Yazıya başlığı attım, telefon çaldı…
Bilinen ses, bilinen kişi…
Adam gıcık abi, önce bi hal hatır sorar insan. Sonra ne yazacağımdan sana ne? Bulurum bi şey, yazarım, sen de okursun gazeteden…
Ama olsun, kırmaya gelmez, severim keratayı…
Adam muzır abiii…
XXX
Elbette yazılacak o kadar çok konu var ki, yazdıktan sonrasını düşünmeden edemiyoruz.
Yazının arkasından geçeceğimiz yollara gül dökülmüyor çünkü.
Kemal Dayının Kıraathanesine gideyim, oradan malzeme alırım diye düşündüm, sokağa çıkabiliyor muyum ki, sıcaklık neredeyse 40 dereceye varacak, vazgeçtim.
Karışanım çok…
Başta altın makasım var benim, orası olmamış, burasını kaldır, şu dokunur çıkart…
O zaman da yazı olmuyor ki, tüyü yolunmuş tavuk gibi kalıyor…
“Hatıralarını yaz, sende çok vardır yol maceraları” diyorlar.
Elbette çok var, ömrümün 70 yılı yollarda geçti, nasıl olmasın?
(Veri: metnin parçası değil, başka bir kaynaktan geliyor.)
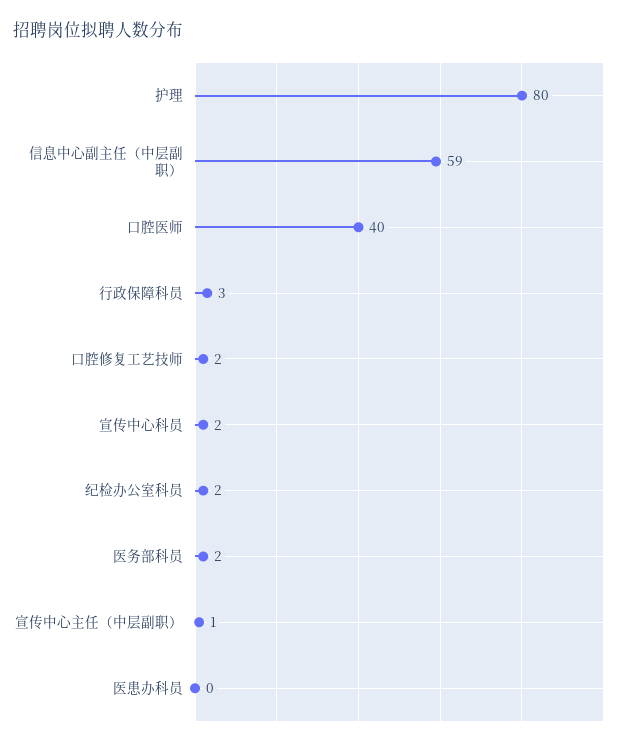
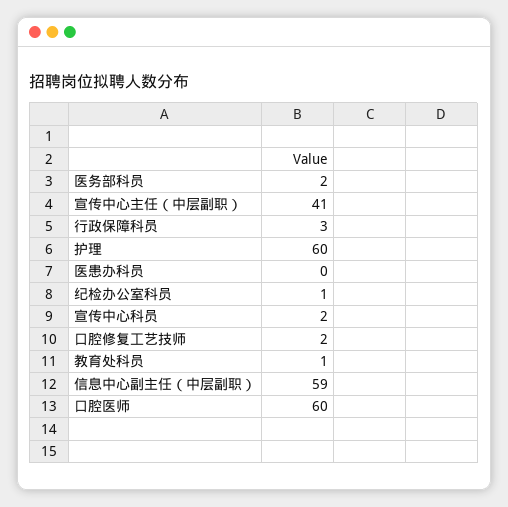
  {
-   "护理": 80,
+   "护理": 60,
    "信息中心副主任（中层副职）": 59,
-   "口腔医师": 40,
+   "口腔医师": 60,
    "行政保障科员": 3,
    "口腔修复工艺技师": 2,
    "宣传中心科员": 2,
-   "纪检办公室科员": 2,
+   "纪检办公室科员": 1,
    "医务部科员": 2,
-   "宣传中心主任（中层副职）": 1,
+   "宣传中心主任（中层副职）": 41,
-   "医患办科员": 0
+   "医患办科员": 0,
+   "教育处科员": 1
  }

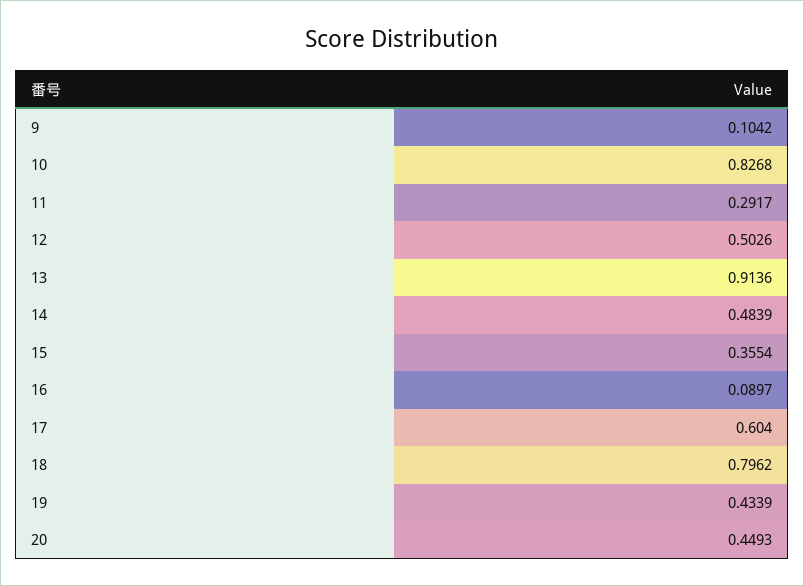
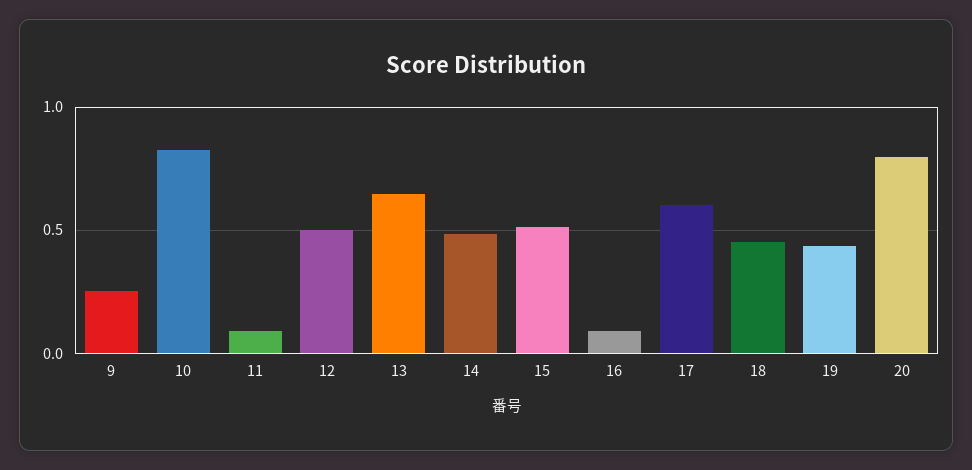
  {
-   "9": 0.1042,
+   "9": 0.25,
    "10": 0.8268,
-   "11": 0.2917,
+   "11": 0.1,
    "12": 0.5026,
-   "13": 0.9136,
+   "13": 0.65,
    "14": 0.4839,
-   "15": 0.3554,
+   "15": 0.5,
    "16": 0.0897,
    "17": 0.604,
-   "18": 0.7962,
+   "18": 0.45,
    "19": 0.4339,
-   "20": 0.4493
+   "20": 0.8
  }

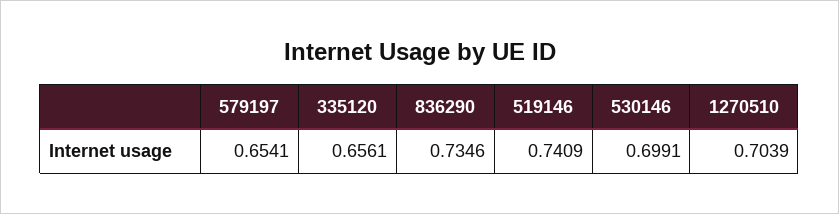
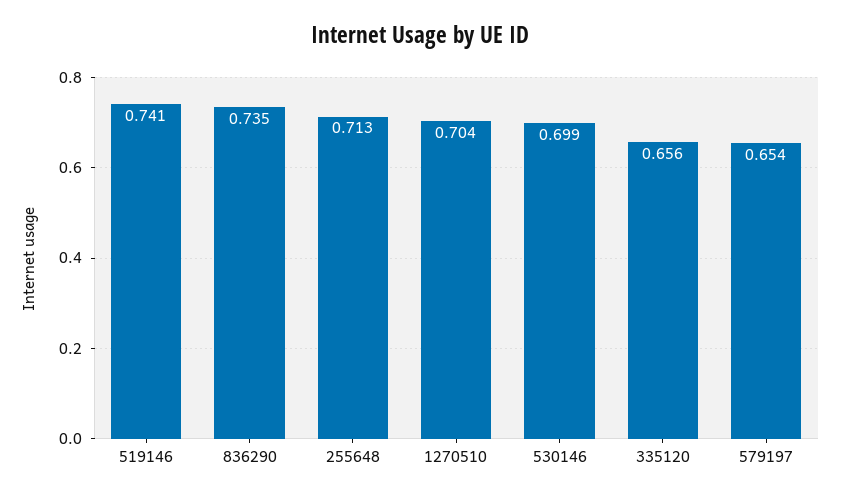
  {
    "579197": 0.6541,
    "335120": 0.6561,
    "836290": 0.7346,
    "519146": 0.7409,
    "530146": 0.6991,
-   "1270510": 0.7039
+   "1270510": 0.7039,
+   "255648": 0.713
  }

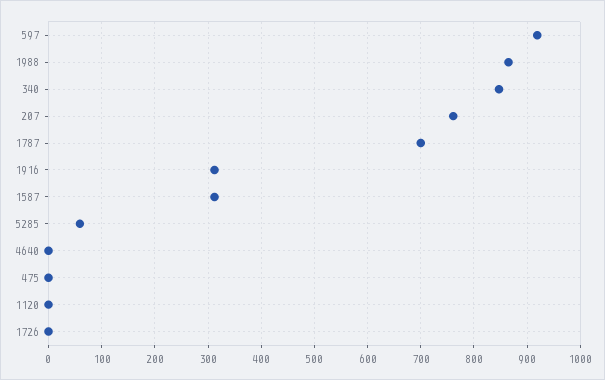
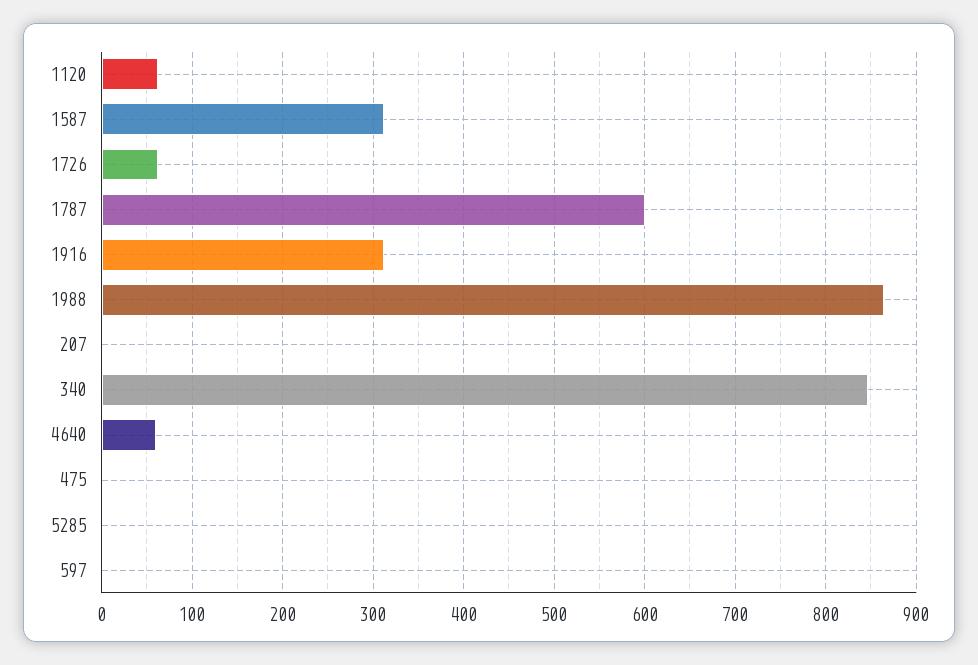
  {
-   "597": 920,
+   "597": 0,
    "1988": 870,
    "340": 850,
-   "207": 760,
+   "207": 0,
-   "1787": 700,
+   "1787": 600,
    "1916": 310,
    "1587": 310,
-   "5285": 60,
+   "5285": 0,
-   "4640": 0,
+   "4640": 60,
    "475": 0,
-   "1120": 0,
+   "1120": 60,
-   "1726": 0
+   "1726": 60
  }

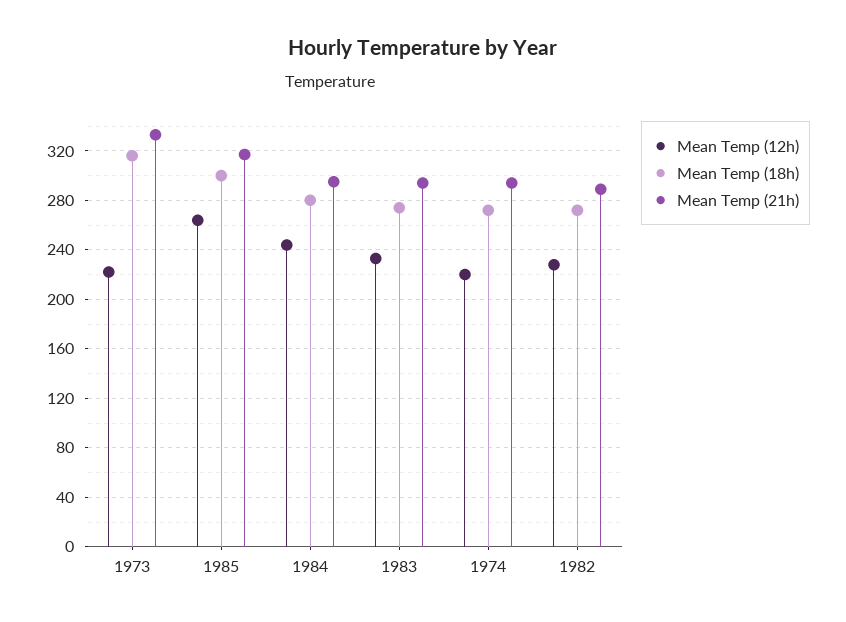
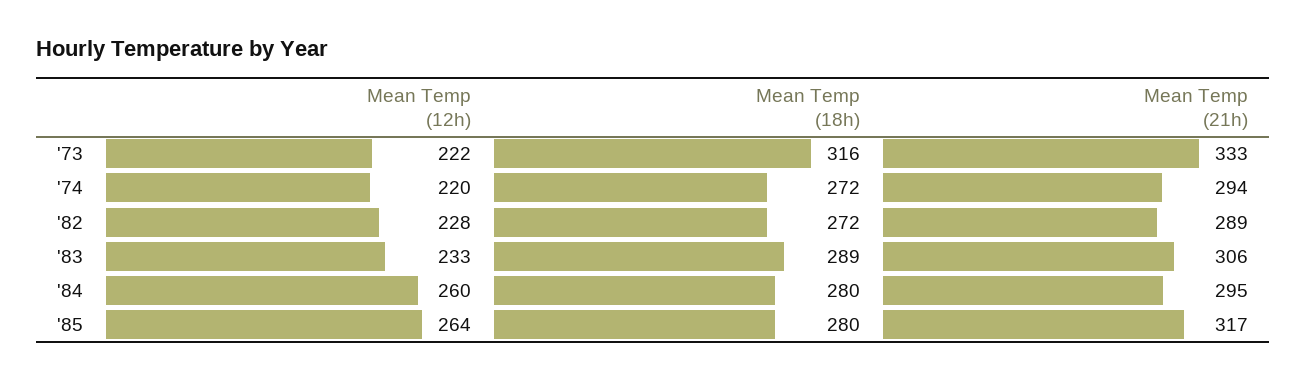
  {
    "Mean Temp (12h)": {
      "1973": 222,
      "1985": 264,
-     "1984": 245,
+     "1984": 260,
      "1983": 233,
      "1974": 220,
      "1982": 228
    },
    "Mean Temp (18h)": {
      "1973": 316,
-     "1985": 300,
+     "1985": 280,
      "1984": 280,
-     "1983": 275,
+     "1983": 289,
      "1974": 272,
      "1982": 272
    },
    "Mean Temp (21h)": {
      "1973": 333,
      "1985": 317,
      "1984": 295,
-     "1983": 295,
+     "1983": 306,
      "1974": 294,
      "1982": 289
    }
  }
Ancak “Yaz” denince yazılmıyor ne yazık ki, ön hazırlık alışması uzun…
Han’ıma “Yemek tarifi yazayım mı?” dedim, tepeden aşağı öyle bir süzdü ki…
“Senin Pazar fiyatlarından haberin yok, Osmanlı hazinesinden harcamıyoruz” dedi…
Heee… Cücük kadar emekli maaşı ile ne ola ki? Tabi elime hepsi net geçmiyor da…
XXX
Türkiye’nin önemli gündemleri var…
Örneğin kadın cinayetleri…
Evsahibi kiracı sorunu…
Pazar yerlerinde “Yandım Allah” diye gezen dar gelirliler.
6 Şubat depreminden sonra, deprem bölgelerinde yaşamın normale dönememesi, sorunların kördüğüm olması…
Çevre bilinci bir yana bırakılarak ormanların ve ağaçların, maden uğruna heba edilmesi.
Dış politikasızlık…
Siyasi partilerin kendi içlerindeki sorunları…
Bunların hepsi de her zaman yeri geldikçe tekrar tekrar ele alınacak konular ama…
Kellem kellem la yenfa…
Yani; kendin söyle kendin dinle demek, Arapça’dan çevirisi ile…
Hep de öyle olmuyor mu?
Bu cümlenin Türkçe’deki deyişi, “İmam bildiğini okuyor” oluyor…
İşte böyle…
Ablalarıma, abilerime bugünlük bu kadar lakırdı edebiliyorum.